Forecasters see growth in Kansas tax revenues

Kansas budget director Shawn Sullivan, left, and Legislative Research Department director Raney Gilliland announce that official revenue forecasts for the next year and a half have been raised by 25 million, due mainly to growth in sales taxes and corporate income taxes.

? Kansas revenue forecasters on Thursday raised their official estimate of state tax collections over the next year and a half by a combined $225 million, citing recent increases in sales tax and corporate income tax collections.

But the actual increase is likely to be higher than that because the new forecasts do not include much of the impact from changes in individual income taxes that lawmakers approved this year, something the forecasters said was too hard to predict.

The full impact of those tax changes will become clearer when farmers and business owners who had been exempt from state income taxes since 2013 pay their 2017 taxes in April, May and June.

Thursday’s report from the Consensus Revenue Estimating Group was mildly good news for lawmakers, who are under pressure from the Kansas Supreme Court to increase K-12 education funding.

But the amount by which the revenue estimates were raised is still not enough to fund the $600 million annual increase in school funding that plaintiffs in the lawsuit are seeking, let alone to restore funding for higher education and the state pension system, which have taken steep funding cuts in recent years.

The new estimates call for total tax collections to go up by $102.4 million, or 1.6 percent, over the previous estimates made in April, and subsequently revised after lawmakers passed major tax changes in June.

For the fiscal year that begins July 1, forecasters raised the estimate of total tax collection by $122.3 million, or 1.9 percent.

Raney Gilliland, director of the nonpartisan Legislative Research Department, said Thursday’s report represented conservative estimates because, despite positive monthly revenue reports so far this fiscal year, forecasters still see warning signs in the state’s economic outlook.

“We anticipate that there will be, or has been, a reduction in the growth rate in Kansas personal income, coupled with a reduction in the Kansas gross domestic product,” he said.

Gilliland also pointed to continued weakness in the agriculture sector and the oil and gas markets, which are major drivers of the economy and state tax collections in central and western Kansas.
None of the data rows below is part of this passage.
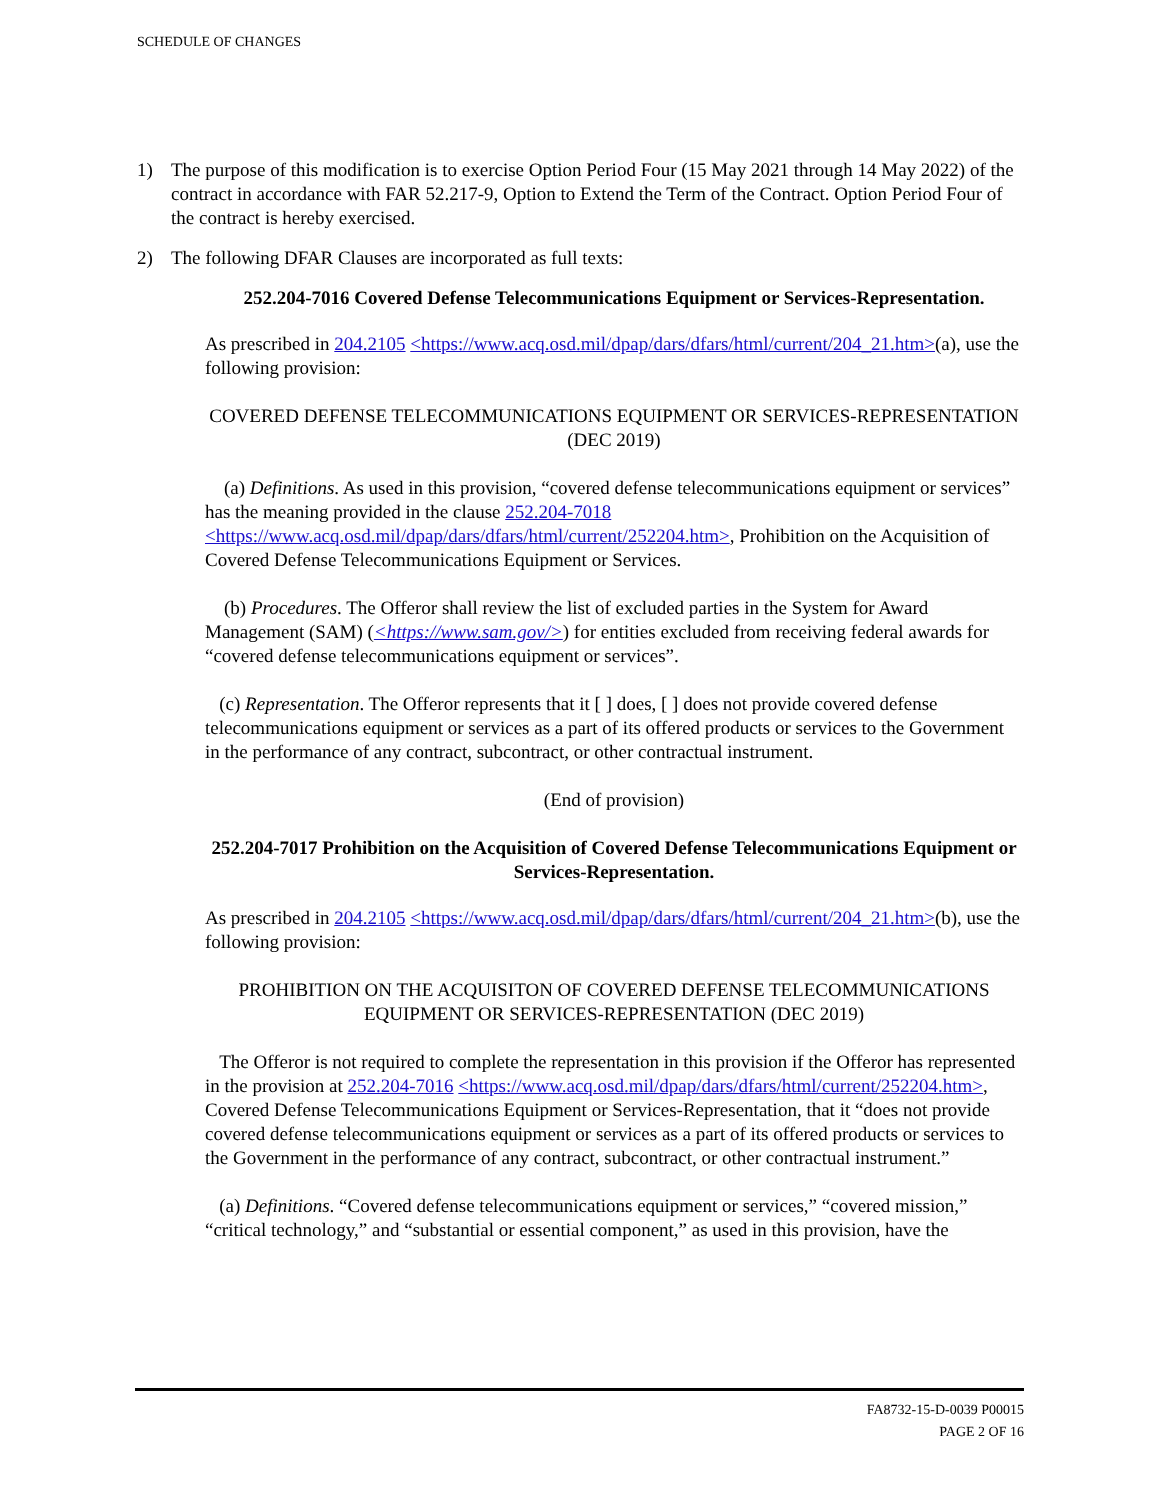SCHEDULE OF CHANGES
1) The purpose of this modification is to exercise Option Period Four (15 May 2021 through 14 May 2022) of the contract in accordance with FAR 52.217-9, Option to Extend the Term of the Contract. Option Period Four of the contract is hereby exercised.
2) The following DFAR Clauses are incorporated as full texts:
252.204-7016 Covered Defense Telecommunications Equipment or Services-Representation.
As prescribed in 204.2105 <https://www.acq.osd.mil/dpap/dars/dfars/html/current/204_21.htm>(a), use the following provision:
COVERED DEFENSE TELECOMMUNICATIONS EQUIPMENT OR SERVICES-REPRESENTATION (DEC 2019)
(a) Definitions. As used in this provision, “covered defense telecommunications equipment or services” has the meaning provided in the clause 252.204-7018 <https://www.acq.osd.mil/dpap/dars/dfars/html/current/252204.htm>, Prohibition on the Acquisition of Covered Defense Telecommunications Equipment or Services.
(b) Procedures. The Offeror shall review the list of excluded parties in the System for Award Management (SAM) (<https://www.sam.gov/>) for entities excluded from receiving federal awards for “covered defense telecommunications equipment or services”.
(c) Representation. The Offeror represents that it [ ] does, [ ] does not provide covered defense telecommunications equipment or services as a part of its offered products or services to the Government in the performance of any contract, subcontract, or other contractual instrument.
(End of provision)
252.204-7017 Prohibition on the Acquisition of Covered Defense Telecommunications Equipment or Services-Representation.
As prescribed in 204.2105 <https://www.acq.osd.mil/dpap/dars/dfars/html/current/204_21.htm>(b), use the following provision:
PROHIBITION ON THE ACQUISITON OF COVERED DEFENSE TELECOMMUNICATIONS EQUIPMENT OR SERVICES-REPRESENTATION (DEC 2019)
The Offeror is not required to complete the representation in this provision if the Offeror has represented in the provision at 252.204-7016 <https://www.acq.osd.mil/dpap/dars/dfars/html/current/252204.htm>, Covered Defense Telecommunications Equipment or Services-Representation, that it “does not provide covered defense telecommunications equipment or services as a part of its offered products or services to the Government in the performance of any contract, subcontract, or other contractual instrument.”
(a) Definitions. “Covered defense telecommunications equipment or services,” “covered mission,” “critical technology,” and “substantial or essential component,” as used in this provision, have the
FA8732-15-D-0039 P00015
PAGE 2 OF 16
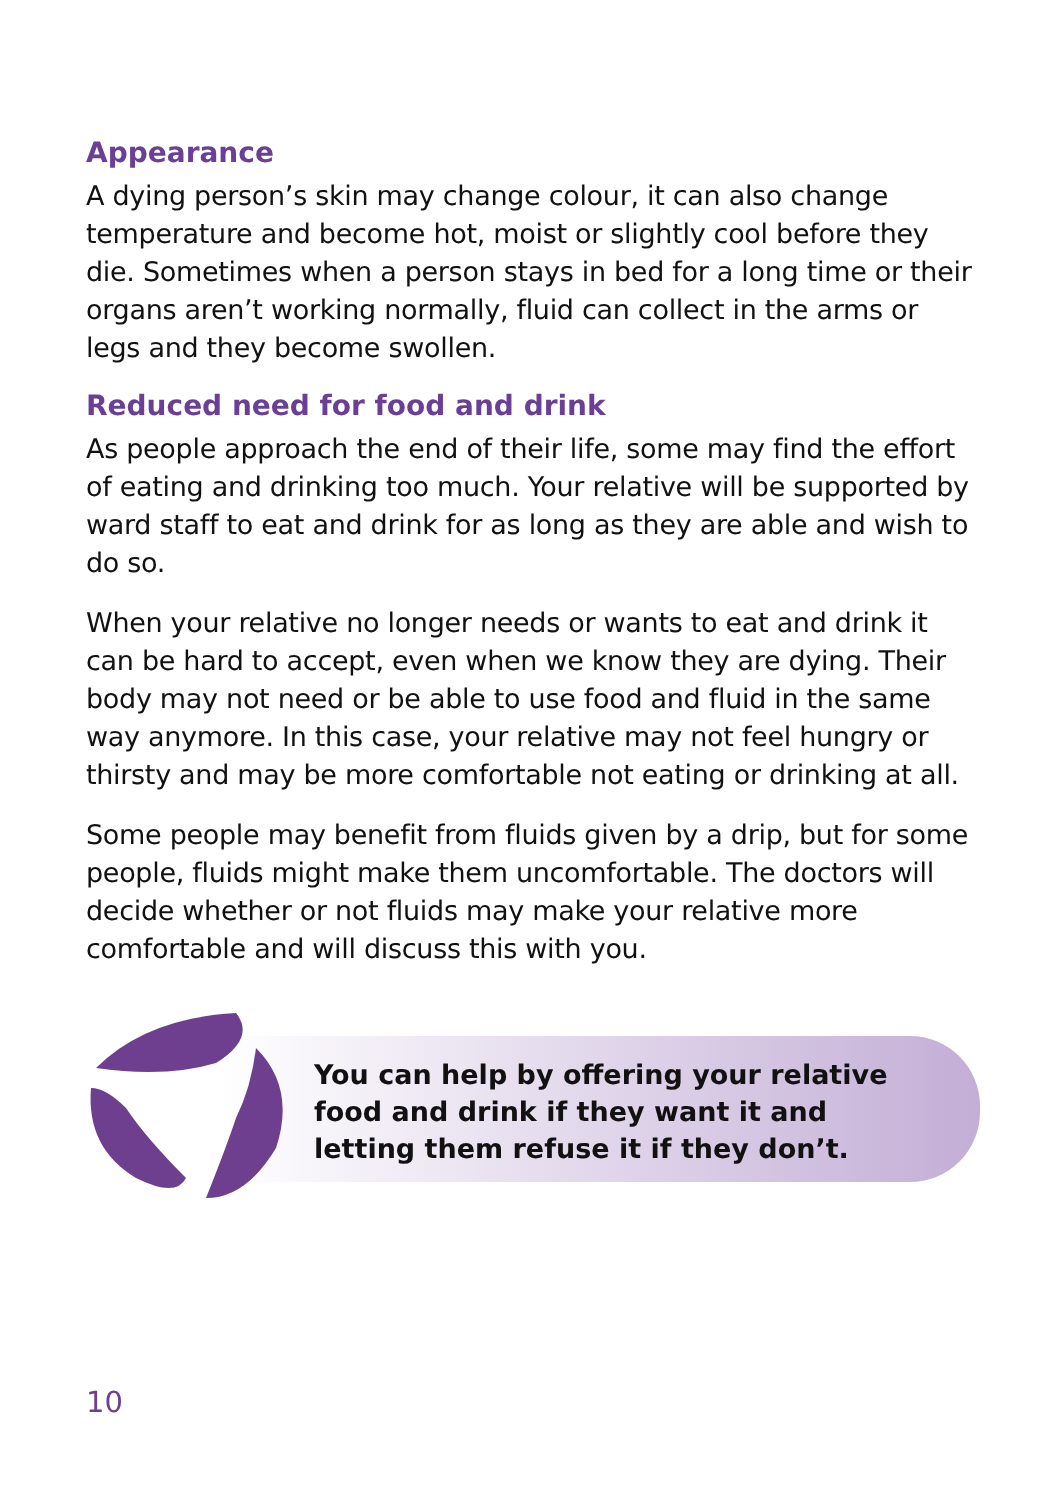Appearance
A dying person’s skin may change colour, it can also change temperature and become hot, moist or slightly cool before they die. Sometimes when a person stays in bed for a long time or their organs aren’t working normally, fluid can collect in the arms or legs and they become swollen.
Reduced need for food and drink
As people approach the end of their life, some may find the effort of eating and drinking too much. Your relative will be supported by ward staff to eat and drink for as long as they are able and wish to do so.
When your relative no longer needs or wants to eat and drink it can be hard to accept, even when we know they are dying. Their body may not need or be able to use food and fluid in the same way anymore. In this case, your relative may not feel hungry or thirsty and may be more comfortable not eating or drinking at all.
Some people may benefit from fluids given by a drip, but for some people, fluids might make them uncomfortable. The doctors will decide whether or not fluids may make your relative more comfortable and will discuss this with you.
You can help by offering your relative food and drink if they want it and letting them refuse it if they don’t.
10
He said the value of Kansas crop production this year is expected to be at its lowest level since 2009, and that the value of agricultural land is expected to continue declining, which affects farmers’ ability to access financing.

Regarding the oil and gas industries, Gilliland noted that as recently as fiscal year 2014, severance tax receipts totaled $125.8 million. This year, they are projected to total only $37.5 million, falling to $30 million in the following fiscal year.

He said that was mainly due to declining supplies at the Hugoton natural gas field in southwest Kansas, as well as continuing low prices in the petroleum markets.

Shawn Sullivan, Gov. Sam Brownback’s budget director, said there has been positive growth in retail sales taxes and compensating use taxes — which is the sales tax people pay for items purchased out of state or online, but which are used in Kansas — and corporate income taxes.

But he said the estimating group made no change to the estimates for personal income taxes, even though those have been exceeding the previous estimates for the last four months.

The tax bill lawmakers passed, over Brownback’s veto, reversed course on many of the tax cuts he had championed in 2012 and which went into effect in January 2013. Those changes were projected to increase revenues by $590 million this year alone.

Of that amount, however, roughly $270 million was to come from the more than 330,000 farmers and business owners whose nonwage income had been exempt from state income taxes the previous four years.

“Much of that we expect to receive in the last three months of the fiscal year, so in April, May and June,” Sullivan said. “We don’t know yet whether that will be $200 (million) instead of $270 (million), or $300 (million) instead of $270 (million), or right at $270 (million). That part is just a big unknown at this point, and we’re going to continue to track it closely.”

Sullivan was also at a loss to explain why there had been recent growth in retail sales tax collections, something that had been relatively flat for the past year. In previous reports, the forecasters attributed that to falling prices for many things consumers buy, such as used cars, groceries and consumer goods, trends that he said have not reversed themselves.

Based on the two-year budget that lawmakers approved this past session, the new estimates mean the state can expect to have an ending balance in its general fund of nearly $280 million this year, or 4.2 percent of expenditures, and $355 million, or 5.3 percent of expenditures, next year.

By law, the Legislature is supposed to budget for a 7.5 percent ending balance each year, something it has been unable to achieve for the last several years.

Senate Majority Leader Jim Denning, R-Overland Park, said those ending balances still do not give lawmakers much room to increase K-12 education spending or to restore cuts to things like the Kansas Public Employees Retirement System. He noted that lawmakers deferred roughly $200 million of payments into KPERS this year.

“So there’s not that much wiggle room,” Denning told reporters after the new numbers were released. “That is to say, if we knew that sales tax growth would go from zero, which is what it was in May, and now in May, June and July it just magically goes up to 3.8 (percent) and nobody knows why, if we would have known that sales taxes would have produced that kind of growth, we wouldn’t have postponed so many KPERS payments.”

Sen. Laura Kelly, D-Topeka, the ranking minority member on the Senate Ways and Means Committee, said it was difficult to say whether increasing K-12 education funding or restoring cuts to things like KPERS and higher education was the highest priority.

“This is like asking me which child do I like the best,” she said. “I can’t give you an answer. I think we have a responsibility to do all of them. Clearly we need to put more funding into our schools. Clearly we need to restore the KPERS funding and clearly we need to stop robbing from transportation. So I can’t pick a favorite.”

The state also receives other kinds of nontax revenue in its general fund such as interest, transfers from other funds and agency earnings. Those estimates were revised upward by $5.9 million this year, and downward by $1.06 million next year.